Re: Nicest UTF

From: Doug Ewell
Date: Sun Dec 05 2004 - 23:26:19 CST

    Philippe Verdy <verdy underscore p at wanadoo dot fr> wrote:

    > Only the encoder may be a bit complex to write (if one wants to
    > generate the optimal smallest result size), but even a moderate
    > programmer could find a simple and working scheme with a still
    > excellent compression rate (around 1 to 1.2 bytes per character on
    > average for any Latin text, and around 1.2 to 1.5 bytes per character
    > for Asian texts which would still be a good application of SCSU face
    > to UTF-32 or even UTF-8).

    If by "Asian texts" you mean CJK ideographs (*), precomposed Hangul, or
    Yi syllables, you have no chance of doing better than 2 bytes per
    character. This is because it is not possible in SCSU to set a dynamic
    window to any range between U+3400 and U+DFFF, where these characters
    reside. Such a window would be of little use anyway, because real-world
    texts using these characters would draw from so many windows that
    single-byte mode would be less efficient than Unicode mode, where 2
    bytes per character is the norm.

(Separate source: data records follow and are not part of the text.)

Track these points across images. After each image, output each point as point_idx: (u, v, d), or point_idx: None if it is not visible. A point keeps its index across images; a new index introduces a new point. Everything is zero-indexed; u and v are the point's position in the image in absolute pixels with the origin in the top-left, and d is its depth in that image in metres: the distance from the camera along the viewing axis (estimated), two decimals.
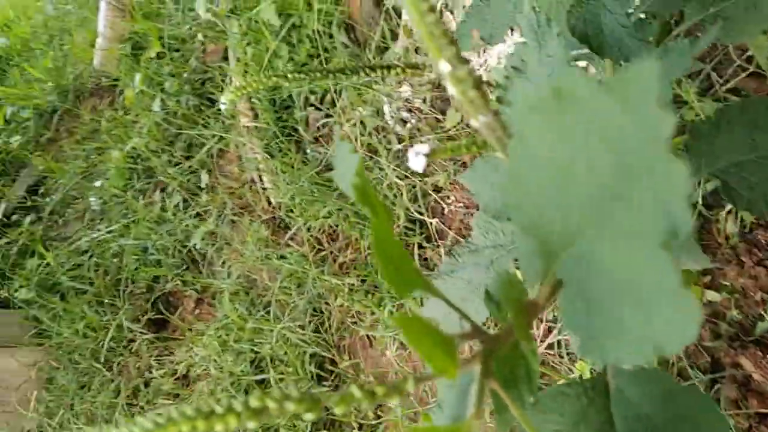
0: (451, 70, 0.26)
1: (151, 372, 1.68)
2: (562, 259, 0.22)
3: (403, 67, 0.58)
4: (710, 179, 0.91)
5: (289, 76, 0.52)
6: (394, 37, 1.56)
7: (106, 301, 1.84)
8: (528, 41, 0.43)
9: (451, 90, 0.26)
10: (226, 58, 1.93)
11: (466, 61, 0.26)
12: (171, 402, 1.60)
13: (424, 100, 1.48)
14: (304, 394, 0.24)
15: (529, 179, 0.22)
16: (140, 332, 1.74)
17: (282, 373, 1.45)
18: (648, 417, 0.28)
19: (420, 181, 1.44)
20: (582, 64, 0.60)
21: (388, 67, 0.57)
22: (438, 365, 0.24)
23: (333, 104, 1.64)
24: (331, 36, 1.65)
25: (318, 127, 1.66)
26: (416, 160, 0.43)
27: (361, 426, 1.34)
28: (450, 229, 1.41)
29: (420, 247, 1.43)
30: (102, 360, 1.75)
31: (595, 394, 0.30)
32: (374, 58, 1.57)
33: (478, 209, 1.53)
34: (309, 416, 0.24)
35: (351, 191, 0.28)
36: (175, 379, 1.64)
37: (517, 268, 0.55)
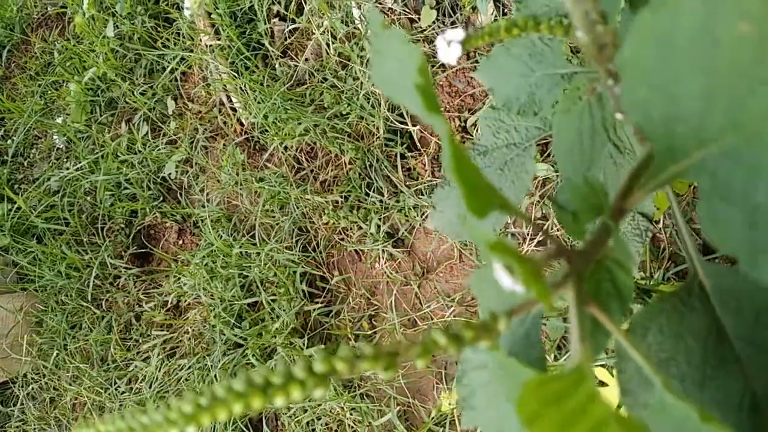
0: None
1: (141, 306, 1.67)
2: (700, 156, 0.18)
3: None
4: None
5: None
6: None
7: (85, 239, 1.79)
8: None
9: None
10: None
11: None
12: (165, 333, 1.60)
13: (396, 0, 1.39)
14: (378, 351, 0.20)
15: (665, 67, 0.17)
16: (125, 268, 1.71)
17: (273, 294, 1.45)
18: (766, 313, 0.24)
19: None
20: None
21: None
22: (536, 289, 0.20)
23: (299, 12, 1.54)
24: None
25: (285, 39, 1.57)
26: (448, 51, 0.33)
27: (357, 337, 1.35)
28: (432, 135, 1.37)
29: (402, 157, 1.39)
30: (89, 298, 1.72)
31: (692, 300, 0.27)
32: None
33: (470, 111, 1.46)
34: (387, 375, 0.20)
35: (406, 95, 0.22)
36: (167, 311, 1.63)
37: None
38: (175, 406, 0.18)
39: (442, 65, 1.35)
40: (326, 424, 1.32)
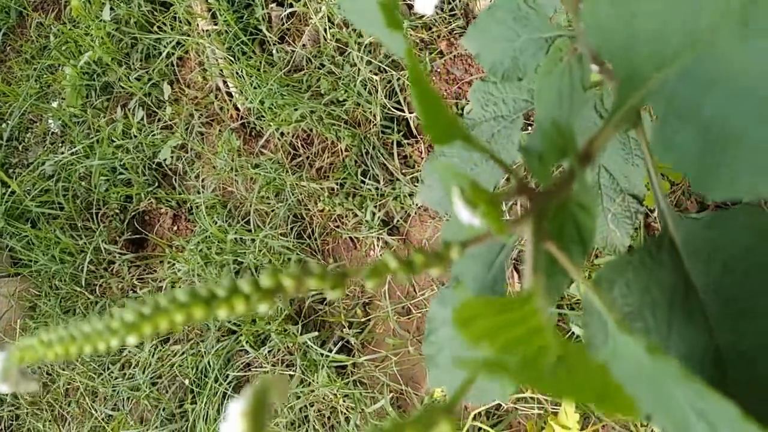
0: None
1: (135, 291, 1.66)
2: (659, 79, 0.18)
3: None
4: None
5: None
6: None
7: (80, 224, 1.78)
8: None
9: None
10: None
11: None
12: None
13: None
14: (324, 269, 0.20)
15: None
16: (119, 253, 1.70)
17: None
18: (735, 262, 0.24)
19: (396, 74, 1.36)
20: None
21: None
22: (491, 220, 0.20)
23: None
24: None
25: (282, 24, 1.55)
26: (424, 2, 0.33)
27: (350, 324, 1.34)
28: None
29: (398, 144, 1.38)
30: (83, 283, 1.72)
31: (661, 254, 0.26)
32: None
33: (467, 99, 1.46)
34: (333, 294, 0.20)
35: (372, 21, 0.22)
36: None
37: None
38: (117, 315, 0.17)
39: (441, 52, 1.34)
40: (319, 411, 1.32)
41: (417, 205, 1.32)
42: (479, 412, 1.13)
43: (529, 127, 1.14)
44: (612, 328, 0.19)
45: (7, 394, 1.77)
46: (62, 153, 1.86)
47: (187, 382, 1.49)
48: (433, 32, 1.34)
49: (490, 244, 0.26)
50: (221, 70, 1.62)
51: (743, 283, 0.23)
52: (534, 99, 0.33)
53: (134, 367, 1.57)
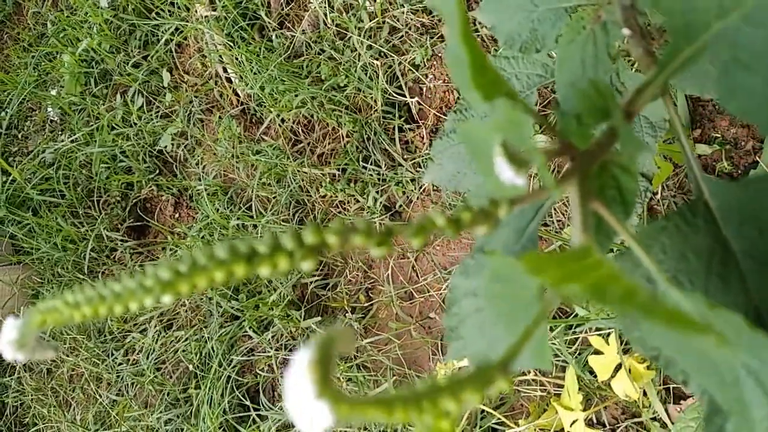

Of course, this is still better than
    UTF-32 or UTF-8 for these characters.

    For Katakana and Hiragana, you can get the same efficiency with SCSU as
    for other small scripts, but very few texts are written in pure kana
    except for young children.

    Sorry for missing this point in my earlier post.

    -Doug Ewell
     Fullerton, California
     (*) No, I'm not interested in arguing over this word.